Please write out the lines of the material below as a numbered list, skipping any blank lines. Begin with its first line and stop after the line that contains "genus: Ariolimax".

-- Records start --

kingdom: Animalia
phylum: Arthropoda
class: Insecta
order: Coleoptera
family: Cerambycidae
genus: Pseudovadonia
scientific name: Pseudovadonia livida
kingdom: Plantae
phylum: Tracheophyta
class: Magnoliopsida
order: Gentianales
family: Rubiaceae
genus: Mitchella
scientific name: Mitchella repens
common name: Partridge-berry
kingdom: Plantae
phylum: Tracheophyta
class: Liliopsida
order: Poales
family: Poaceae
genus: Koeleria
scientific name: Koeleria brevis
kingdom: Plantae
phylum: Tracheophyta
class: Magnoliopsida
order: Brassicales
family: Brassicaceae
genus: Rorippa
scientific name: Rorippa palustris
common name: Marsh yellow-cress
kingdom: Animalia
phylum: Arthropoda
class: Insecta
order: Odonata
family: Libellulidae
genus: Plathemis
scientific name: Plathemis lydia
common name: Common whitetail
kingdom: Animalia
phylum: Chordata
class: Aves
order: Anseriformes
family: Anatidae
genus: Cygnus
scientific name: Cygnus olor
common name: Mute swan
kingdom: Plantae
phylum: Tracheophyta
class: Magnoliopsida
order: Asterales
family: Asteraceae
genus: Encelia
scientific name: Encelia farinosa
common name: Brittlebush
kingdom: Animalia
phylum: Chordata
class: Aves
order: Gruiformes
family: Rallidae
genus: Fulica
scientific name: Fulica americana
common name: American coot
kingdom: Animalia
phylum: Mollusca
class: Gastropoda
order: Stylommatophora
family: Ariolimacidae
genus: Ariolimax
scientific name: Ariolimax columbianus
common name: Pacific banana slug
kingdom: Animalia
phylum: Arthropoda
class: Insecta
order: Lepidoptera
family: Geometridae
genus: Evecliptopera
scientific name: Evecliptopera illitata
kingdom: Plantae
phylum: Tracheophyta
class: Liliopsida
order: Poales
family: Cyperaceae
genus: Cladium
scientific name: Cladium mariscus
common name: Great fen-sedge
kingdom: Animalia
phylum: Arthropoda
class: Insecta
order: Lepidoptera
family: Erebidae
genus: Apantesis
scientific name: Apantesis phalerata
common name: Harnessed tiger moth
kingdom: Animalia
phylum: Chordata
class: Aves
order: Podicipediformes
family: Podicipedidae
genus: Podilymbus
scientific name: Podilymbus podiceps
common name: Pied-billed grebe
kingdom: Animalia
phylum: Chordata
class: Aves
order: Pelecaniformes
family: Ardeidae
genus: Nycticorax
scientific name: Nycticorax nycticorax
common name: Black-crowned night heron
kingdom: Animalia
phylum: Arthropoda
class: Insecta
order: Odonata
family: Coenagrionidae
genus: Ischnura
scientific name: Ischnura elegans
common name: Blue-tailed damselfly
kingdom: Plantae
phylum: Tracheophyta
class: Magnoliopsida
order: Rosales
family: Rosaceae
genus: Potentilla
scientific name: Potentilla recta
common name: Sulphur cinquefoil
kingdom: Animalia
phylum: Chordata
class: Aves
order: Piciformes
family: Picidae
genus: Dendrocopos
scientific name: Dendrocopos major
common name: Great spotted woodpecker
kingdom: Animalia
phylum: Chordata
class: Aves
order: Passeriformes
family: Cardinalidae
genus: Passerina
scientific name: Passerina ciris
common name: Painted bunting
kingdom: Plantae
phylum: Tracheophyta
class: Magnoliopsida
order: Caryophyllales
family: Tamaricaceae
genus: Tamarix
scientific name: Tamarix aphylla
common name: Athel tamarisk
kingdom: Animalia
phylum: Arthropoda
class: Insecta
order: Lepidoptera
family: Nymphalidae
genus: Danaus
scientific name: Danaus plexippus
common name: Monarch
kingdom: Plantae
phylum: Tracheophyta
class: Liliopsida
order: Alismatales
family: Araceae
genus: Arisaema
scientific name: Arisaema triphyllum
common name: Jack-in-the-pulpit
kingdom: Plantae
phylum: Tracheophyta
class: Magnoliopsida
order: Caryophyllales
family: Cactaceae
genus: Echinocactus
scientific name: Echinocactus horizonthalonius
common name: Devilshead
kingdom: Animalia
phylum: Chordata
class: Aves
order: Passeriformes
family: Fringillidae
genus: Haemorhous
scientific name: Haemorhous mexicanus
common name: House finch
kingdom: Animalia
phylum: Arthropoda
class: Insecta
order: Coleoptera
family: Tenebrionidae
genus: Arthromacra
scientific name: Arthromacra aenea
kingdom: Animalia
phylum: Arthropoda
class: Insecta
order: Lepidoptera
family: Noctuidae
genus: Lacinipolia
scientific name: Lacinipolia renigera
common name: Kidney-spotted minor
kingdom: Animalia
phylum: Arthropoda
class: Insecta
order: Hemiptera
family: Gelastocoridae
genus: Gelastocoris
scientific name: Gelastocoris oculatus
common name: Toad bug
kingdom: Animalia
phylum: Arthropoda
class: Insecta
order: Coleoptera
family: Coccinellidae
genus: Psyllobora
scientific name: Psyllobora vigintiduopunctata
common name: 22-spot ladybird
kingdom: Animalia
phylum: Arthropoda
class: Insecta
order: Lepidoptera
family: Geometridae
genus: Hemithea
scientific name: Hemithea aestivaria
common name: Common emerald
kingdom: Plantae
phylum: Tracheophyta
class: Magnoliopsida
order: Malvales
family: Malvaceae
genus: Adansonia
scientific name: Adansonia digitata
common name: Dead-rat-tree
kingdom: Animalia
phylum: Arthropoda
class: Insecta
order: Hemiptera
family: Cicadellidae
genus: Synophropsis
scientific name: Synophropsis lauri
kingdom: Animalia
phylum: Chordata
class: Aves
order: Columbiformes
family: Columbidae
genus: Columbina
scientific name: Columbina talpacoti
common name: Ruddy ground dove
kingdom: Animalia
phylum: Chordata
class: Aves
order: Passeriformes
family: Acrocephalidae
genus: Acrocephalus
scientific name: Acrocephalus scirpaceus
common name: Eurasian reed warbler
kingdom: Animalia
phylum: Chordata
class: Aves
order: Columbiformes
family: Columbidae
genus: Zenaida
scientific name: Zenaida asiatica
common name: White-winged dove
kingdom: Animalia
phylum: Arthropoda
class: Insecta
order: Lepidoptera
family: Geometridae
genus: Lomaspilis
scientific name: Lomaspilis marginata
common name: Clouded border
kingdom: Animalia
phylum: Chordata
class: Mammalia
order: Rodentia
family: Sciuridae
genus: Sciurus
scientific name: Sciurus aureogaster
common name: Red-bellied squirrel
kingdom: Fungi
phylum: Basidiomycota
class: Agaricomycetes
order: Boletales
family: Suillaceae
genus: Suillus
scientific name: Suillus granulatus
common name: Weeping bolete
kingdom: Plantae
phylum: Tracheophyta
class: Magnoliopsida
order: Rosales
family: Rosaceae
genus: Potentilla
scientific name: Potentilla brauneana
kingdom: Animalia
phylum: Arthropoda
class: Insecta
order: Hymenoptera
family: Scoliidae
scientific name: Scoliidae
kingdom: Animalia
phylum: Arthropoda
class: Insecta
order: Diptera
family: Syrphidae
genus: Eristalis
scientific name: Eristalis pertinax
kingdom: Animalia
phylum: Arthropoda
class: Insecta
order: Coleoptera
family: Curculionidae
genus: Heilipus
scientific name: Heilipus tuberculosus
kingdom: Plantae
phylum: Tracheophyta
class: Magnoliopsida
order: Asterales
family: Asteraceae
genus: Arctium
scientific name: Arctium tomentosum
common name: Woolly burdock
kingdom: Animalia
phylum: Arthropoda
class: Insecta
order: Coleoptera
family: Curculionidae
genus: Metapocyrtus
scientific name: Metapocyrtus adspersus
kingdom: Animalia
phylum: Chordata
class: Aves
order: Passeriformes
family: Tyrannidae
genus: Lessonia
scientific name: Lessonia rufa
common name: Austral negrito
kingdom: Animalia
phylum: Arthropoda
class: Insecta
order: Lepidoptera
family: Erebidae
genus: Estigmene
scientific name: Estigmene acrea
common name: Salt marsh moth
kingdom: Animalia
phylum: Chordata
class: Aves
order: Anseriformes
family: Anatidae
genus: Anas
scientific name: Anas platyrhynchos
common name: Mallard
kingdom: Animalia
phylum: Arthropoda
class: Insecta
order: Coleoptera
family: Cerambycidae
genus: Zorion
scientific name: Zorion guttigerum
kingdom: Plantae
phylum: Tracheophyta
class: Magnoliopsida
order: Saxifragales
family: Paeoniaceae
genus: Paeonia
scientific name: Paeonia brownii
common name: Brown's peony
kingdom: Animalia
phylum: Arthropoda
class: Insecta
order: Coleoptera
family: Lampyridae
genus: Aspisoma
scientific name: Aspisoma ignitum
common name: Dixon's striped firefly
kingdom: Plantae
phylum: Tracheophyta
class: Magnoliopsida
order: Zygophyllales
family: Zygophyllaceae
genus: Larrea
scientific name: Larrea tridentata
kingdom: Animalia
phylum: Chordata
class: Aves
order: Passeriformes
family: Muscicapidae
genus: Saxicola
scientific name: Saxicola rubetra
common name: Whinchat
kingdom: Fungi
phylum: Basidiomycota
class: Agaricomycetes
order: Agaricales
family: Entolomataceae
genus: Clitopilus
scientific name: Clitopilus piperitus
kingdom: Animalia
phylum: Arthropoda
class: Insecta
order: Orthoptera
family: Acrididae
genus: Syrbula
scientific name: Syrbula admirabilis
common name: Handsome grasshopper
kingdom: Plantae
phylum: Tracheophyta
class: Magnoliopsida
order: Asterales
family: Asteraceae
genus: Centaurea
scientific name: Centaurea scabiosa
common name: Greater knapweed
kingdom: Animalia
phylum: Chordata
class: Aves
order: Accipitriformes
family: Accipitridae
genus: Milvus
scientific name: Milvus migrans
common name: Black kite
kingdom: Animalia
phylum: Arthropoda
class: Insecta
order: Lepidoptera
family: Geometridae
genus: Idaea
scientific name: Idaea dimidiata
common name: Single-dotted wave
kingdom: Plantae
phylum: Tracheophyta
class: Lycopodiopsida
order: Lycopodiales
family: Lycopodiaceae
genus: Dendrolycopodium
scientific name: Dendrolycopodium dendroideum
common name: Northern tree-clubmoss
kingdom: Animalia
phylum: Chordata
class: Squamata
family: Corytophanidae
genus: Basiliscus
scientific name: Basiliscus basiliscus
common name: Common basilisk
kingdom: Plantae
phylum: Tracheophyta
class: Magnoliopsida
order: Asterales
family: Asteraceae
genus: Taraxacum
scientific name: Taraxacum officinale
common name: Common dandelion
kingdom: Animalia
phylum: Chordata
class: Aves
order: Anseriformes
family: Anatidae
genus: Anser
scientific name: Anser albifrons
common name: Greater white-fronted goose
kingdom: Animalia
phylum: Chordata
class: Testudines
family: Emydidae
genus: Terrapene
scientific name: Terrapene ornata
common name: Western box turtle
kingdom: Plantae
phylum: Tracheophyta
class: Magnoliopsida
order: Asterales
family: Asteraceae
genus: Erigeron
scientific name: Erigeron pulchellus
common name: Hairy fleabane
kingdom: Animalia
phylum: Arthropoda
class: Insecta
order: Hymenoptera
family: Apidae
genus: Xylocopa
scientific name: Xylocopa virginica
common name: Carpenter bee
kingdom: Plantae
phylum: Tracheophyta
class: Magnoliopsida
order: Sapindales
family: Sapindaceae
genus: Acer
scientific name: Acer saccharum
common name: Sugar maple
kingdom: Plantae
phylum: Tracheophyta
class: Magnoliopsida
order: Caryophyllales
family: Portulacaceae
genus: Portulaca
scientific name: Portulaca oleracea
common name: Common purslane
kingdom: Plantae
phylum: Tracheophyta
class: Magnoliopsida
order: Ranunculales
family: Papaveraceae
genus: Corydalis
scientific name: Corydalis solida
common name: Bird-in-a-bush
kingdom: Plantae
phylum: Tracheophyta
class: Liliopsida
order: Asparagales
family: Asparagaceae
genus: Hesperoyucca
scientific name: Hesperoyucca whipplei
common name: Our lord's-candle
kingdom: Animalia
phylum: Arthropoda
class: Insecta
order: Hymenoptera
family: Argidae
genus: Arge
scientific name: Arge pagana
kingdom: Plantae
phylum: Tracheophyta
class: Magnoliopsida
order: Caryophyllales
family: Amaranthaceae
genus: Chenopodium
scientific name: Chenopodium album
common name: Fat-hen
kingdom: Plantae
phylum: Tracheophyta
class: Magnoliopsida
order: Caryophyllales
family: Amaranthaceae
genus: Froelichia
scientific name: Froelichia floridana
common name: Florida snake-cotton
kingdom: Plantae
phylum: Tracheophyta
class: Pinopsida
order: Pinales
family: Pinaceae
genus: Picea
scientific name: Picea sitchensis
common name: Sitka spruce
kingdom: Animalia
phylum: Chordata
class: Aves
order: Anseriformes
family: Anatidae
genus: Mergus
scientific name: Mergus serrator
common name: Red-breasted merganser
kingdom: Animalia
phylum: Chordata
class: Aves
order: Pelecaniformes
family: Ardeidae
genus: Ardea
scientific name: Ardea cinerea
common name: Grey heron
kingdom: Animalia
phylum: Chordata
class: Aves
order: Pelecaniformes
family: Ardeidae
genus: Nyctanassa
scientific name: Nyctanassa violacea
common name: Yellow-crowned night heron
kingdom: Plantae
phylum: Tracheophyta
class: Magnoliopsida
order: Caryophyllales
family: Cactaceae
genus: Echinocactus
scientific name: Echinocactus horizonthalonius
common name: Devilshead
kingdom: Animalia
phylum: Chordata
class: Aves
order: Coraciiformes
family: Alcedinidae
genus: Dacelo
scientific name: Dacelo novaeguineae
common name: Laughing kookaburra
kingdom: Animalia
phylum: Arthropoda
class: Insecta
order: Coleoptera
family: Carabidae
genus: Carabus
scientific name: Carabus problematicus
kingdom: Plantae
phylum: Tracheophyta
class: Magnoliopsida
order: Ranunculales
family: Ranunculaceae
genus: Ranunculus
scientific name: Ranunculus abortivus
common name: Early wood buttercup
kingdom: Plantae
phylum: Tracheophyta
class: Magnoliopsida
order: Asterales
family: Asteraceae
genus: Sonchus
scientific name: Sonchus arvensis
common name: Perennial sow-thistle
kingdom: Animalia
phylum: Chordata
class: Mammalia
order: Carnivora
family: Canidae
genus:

-- Records end --

= Result =
1. kingdom: Animalia
2. phylum: Arthropoda
3. class: Insecta
4. order: Coleoptera
5. family: Cerambycidae
6. genus: Pseudovadonia
7. scientific name: Pseudovadonia livida
8. kingdom: Plantae
9. phylum: Tracheophyta
10. class: Magnoliopsida
11. order: Gentianales
12. family: Rubiaceae
13. genus: Mitchella
14. scientific name: Mitchella repens
15. common name: Partridge-berry
16. kingdom: Plantae
17. phylum: Tracheophyta
18. class: Liliopsida
19. order: Poales
20. family: Poaceae
21. genus: Koeleria
22. scientific name: Koeleria brevis
23. kingdom: Plantae
24. phylum: Tracheophyta
25. class: Magnoliopsida
26. order: Brassicales
27. family: Brassicaceae
28. genus: Rorippa
29. scientific name: Rorippa palustris
30. common name: Marsh yellow-cress
31. kingdom: Animalia
32. phylum: Arthropoda
33. class: Insecta
34. order: Odonata
35. family: Libellulidae
36. genus: Plathemis
37. scientific name: Plathemis lydia
38. common name: Common whitetail
39. kingdom: Animalia
40. phylum: Chordata
41. class: Aves
42. order: Anseriformes
43. family: Anatidae
44. genus: Cygnus
45. scientific name: Cygnus olor
46. common name: Mute swan
47. kingdom: Plantae
48. phylum: Tracheophyta
49. class: Magnoliopsida
50. order: Asterales
51. family: Asteraceae
52. genus: Encelia
53. scientific name: Encelia farinosa
54. common name: Brittlebush
55. kingdom: Animalia
56. phylum: Chordata
57. class: Aves
58. order: Gruiformes
59. family: Rallidae
60. genus: Fulica
61. scientific name: Fulica americana
62. common name: American coot
63. kingdom: Animalia
64. phylum: Mollusca
65. class: Gastropoda
66. order: Stylommatophora
67. family: Ariolimacidae
68. genus: Ariolimax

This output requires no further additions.